Si les foules ignorent tout ou presque de cette doctrine, dont on mesure la force d’inertie et la capacité de nuisance depuis qu’elle a été triturée par le wahabisme, elles gobent, avec la naïveté de l’ignorance tout ce que leur proposent durant cette demi-heure de jeunes orateurs, issus de milieux modestes et donc proches d’eux. Qui plus est lestés d’un bagage religieux fraîchement acquis en péninsule arabique. La bonne parole ne souffre pas d’équivoque. Le voile est une obligation coranique ! Circulez, il n’y a rien à discuter ! Ne pas le porter, c’est désobéir à Dieu et donc finir en enfer. Se servir de la main gauche, c’est «  haram  ». Fumer, c’est «  haram  ». Deux péchés mortels qui mènent tout droit à la géhenne. Les laïcs et les libéraux, voilà l’ennemi. Les mystiques de l’islam cherchent à s’identifier à l’Unique et finiront donc en enfer. Les saints de l’islam sont certes respectés, mais leurs sépultures doivent être détruites pour éviter l’idolâtrie. On est d’accord avec les nouveaux maîtres de Tombouctou sans toutefois l’avouer.

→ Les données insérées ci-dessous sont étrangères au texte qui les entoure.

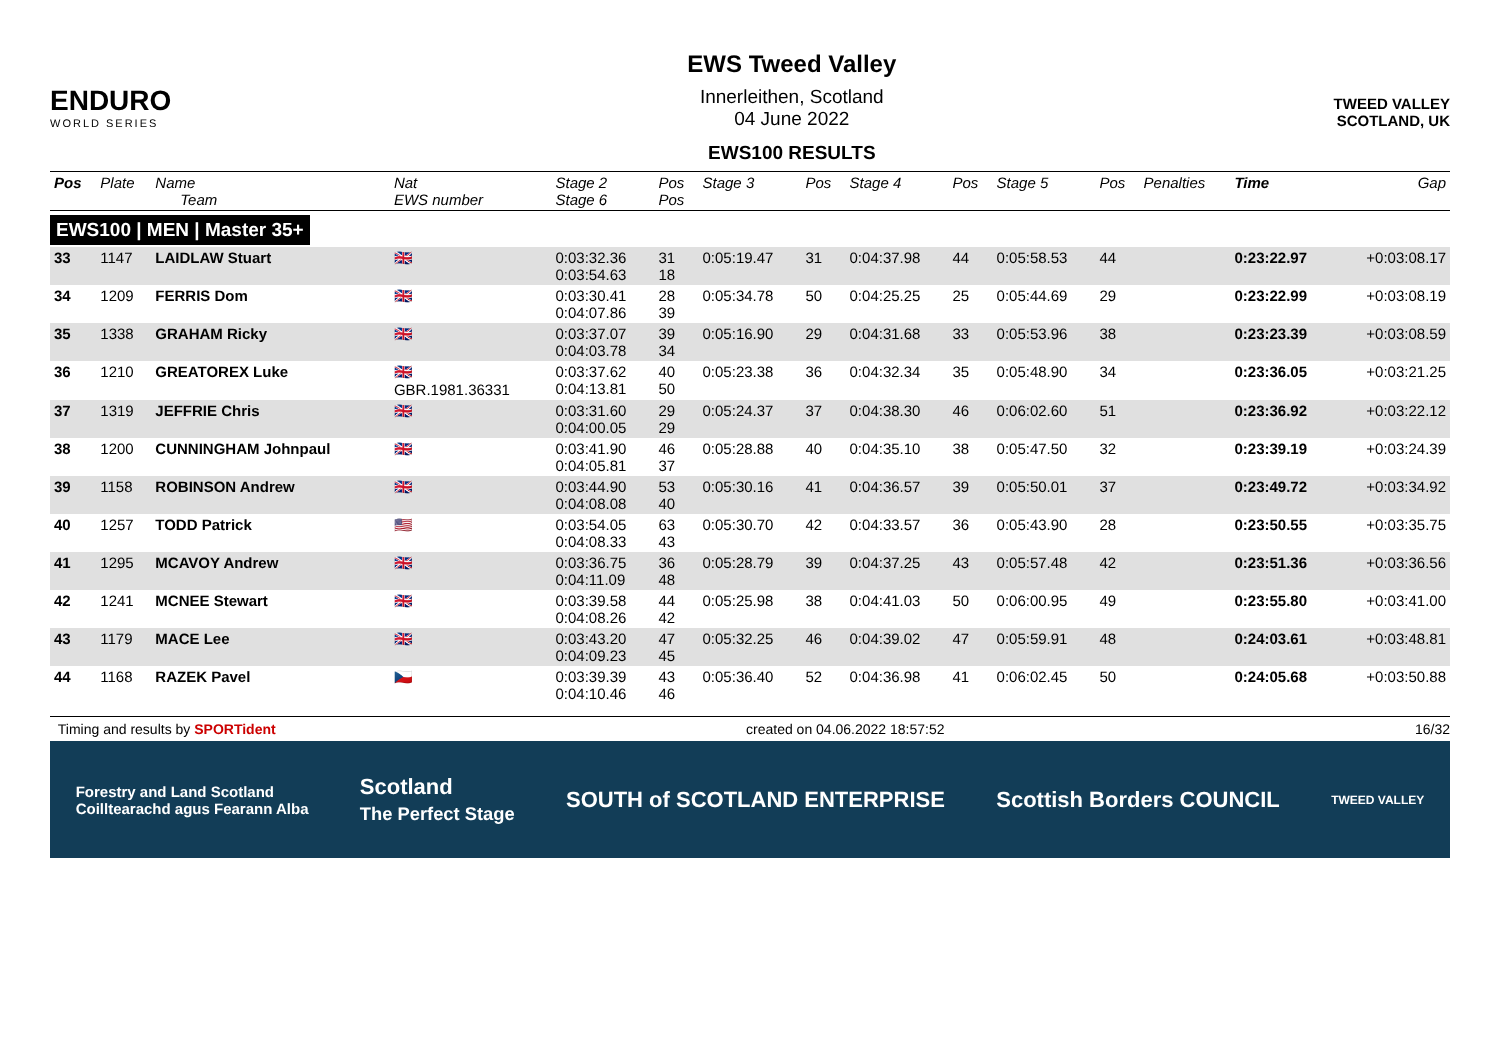ENDURO
WORLD SERIES
EWS Tweed Valley
Innerleithen, Scotland
04 June 2022
EWS100 RESULTS
TWEED VALLEY
SCOTLAND, UK
| Pos | Plate | Name Team | Nat EWS number | Stage 2 Stage 6 | Pos Pos | Stage 3 | Pos | Stage 4 | Pos | Stage 5 | Pos | Penalties | Time | Gap |
| --- | --- | --- | --- | --- | --- | --- | --- | --- | --- | --- | --- | --- | --- | --- |
| EWS100 / MEN / Master 35+ | | | | | | | | | | | | | | |
| 33 | 1147 | LAIDLAW Stuart | 🇬🇧 | 0:03:32.36 0:03:54.63 | 31 18 | 0:05:19.47 | 31 | 0:04:37.98 | 44 | 0:05:58.53 | 44 | | 0:23:22.97 | +0:03:08.17 |
| 34 | 1209 | FERRIS Dom | 🇬🇧 | 0:03:30.41 0:04:07.86 | 28 39 | 0:05:34.78 | 50 | 0:04:25.25 | 25 | 0:05:44.69 | 29 | | 0:23:22.99 | +0:03:08.19 |
| 35 | 1338 | GRAHAM Ricky | 🇬🇧 | 0:03:37.07 0:04:03.78 | 39 34 | 0:05:16.90 | 29 | 0:04:31.68 | 33 | 0:05:53.96 | 38 | | 0:23:23.39 | +0:03:08.59 |
| 36 | 1210 | GREATOREX Luke | 🇬🇧 GBR.1981.36331 | 0:03:37.62 0:04:13.81 | 40 50 | 0:05:23.38 | 36 | 0:04:32.34 | 35 | 0:05:48.90 | 34 | | 0:23:36.05 | +0:03:21.25 |
| 37 | 1319 | JEFFRIE Chris | 🇬🇧 | 0:03:31.60 0:04:00.05 | 29 29 | 0:05:24.37 | 37 | 0:04:38.30 | 46 | 0:06:02.60 | 51 | | 0:23:36.92 | +0:03:22.12 |
| 38 | 1200 | CUNNINGHAM Johnpaul | 🇬🇧 | 0:03:41.90 0:04:05.81 | 46 37 | 0:05:28.88 | 40 | 0:04:35.10 | 38 | 0:05:47.50 | 32 | | 0:23:39.19 | +0:03:24.39 |
| 39 | 1158 | ROBINSON Andrew | 🇬🇧 | 0:03:44.90 0:04:08.08 | 53 40 | 0:05:30.16 | 41 | 0:04:36.57 | 39 | 0:05:50.01 | 37 | | 0:23:49.72 | +0:03:34.92 |
| 40 | 1257 | TODD Patrick | 🇺🇸 | 0:03:54.05 0:04:08.33 | 63 43 | 0:05:30.70 | 42 | 0:04:33.57 | 36 | 0:05:43.90 | 28 | | 0:23:50.55 | +0:03:35.75 |
| 41 | 1295 | MCAVOY Andrew | 🇬🇧 | 0:03:36.75 0:04:11.09 | 36 48 | 0:05:28.79 | 39 | 0:04:37.25 | 43 | 0:05:57.48 | 42 | | 0:23:51.36 | +0:03:36.56 |
| 42 | 1241 | MCNEE Stewart | 🇬🇧 | 0:03:39.58 0:04:08.26 | 44 42 | 0:05:25.98 | 38 | 0:04:41.03 | 50 | 0:06:00.95 | 49 | | 0:23:55.80 | +0:03:41.00 |
| 43 | 1179 | MACE Lee | 🇬🇧 | 0:03:43.20 0:04:09.23 | 47 45 | 0:05:32.25 | 46 | 0:04:39.02 | 47 | 0:05:59.91 | 48 | | 0:24:03.61 | +0:03:48.81 |
| 44 | 1168 | RAZEK Pavel | 🇨🇿 | 0:03:39.39 0:04:10.46 | 43 46 | 0:05:36.40 | 52 | 0:04:36.98 | 41 | 0:06:02.45 | 50 | | 0:24:05.68 | +0:03:50.88 |
Timing and results by SPORTident created on 04.06.2022 18:57:52 16/32
Forestry and Land Scotland
Coilltearachd agus Fearann Alba Scotland
The Perfect Stage SOUTH of SCOTLAND ENTERPRISE Scottish Borders COUNCIL TWEED VALLEY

Les rôles sont intelligemment répartis. Dans la même mosquée, on peut écouter des discours différents selon les prédicateurs. Tantôt menaçants, tantôt compassionnels. Si le propos est ambigu, la stratégie est évidente : montrer que le discours n’est ni monolithique, ni préparé, ni calibré. À la fin du prêche ou de la leçon, on entend de moins en moins d’anathèmes contre « les sionistes qui occupent Jérusalem, et l’Occident dévergondé et responsable de tous nos maux » . Exit La Palestine, la Tchétchénie et le Cachemire. Il faut bouter les voleurs, les traîtres, les corrompus. Moraliser la vie publique, interdire les boissons alcoolisées, la musique dans les fêtes et les tenues indécentes des jeunes filles non voilées, les feuilletons télévisés et les consoles de jeux. Et comme il faut bien composer avec les Autorités, puisqu’ils sont convaincus que le temps joue pour eux, alors on appelle les fidèles à prier Dieu pour qu’il ramène «  ceux qui nous gouvernent » dans le droit chemin et qu’il leur donne la force de réaliser des réformes justes et conformes à l’islam.

Les vieux écoutent et ne trouvent rien à redire. Les jeunes ne rejettent pas la démarche ou y adhèrent faute de mieux, même s’ils devinent qu’elle n’est pas tout à fait innocente. Les nouveaux conservateurs savent que le temps joue pour eux et ne veulent surtout pas se fourvoyer comme leurs prédécesseurs du FIS ou des GIA. L’histoire ne repasse pas le plat, alors on se prépare. Et puis, faute d’arriver enfin au grand soir, on se dit qu’on ne pourra pas faire moins que le Maroc, l’Égypte ou la Tunisie. Il y a dans l’air comme le silence assourdissant d’une véritable bombe à retardement. Mieux vaut se mettre à déminer qu’apprendre à se boucher les oreilles, car il y a fort à parier que ceux qui se préparent à en découdre ne feront pas de prisonniers. Ce sont eux qui le disent.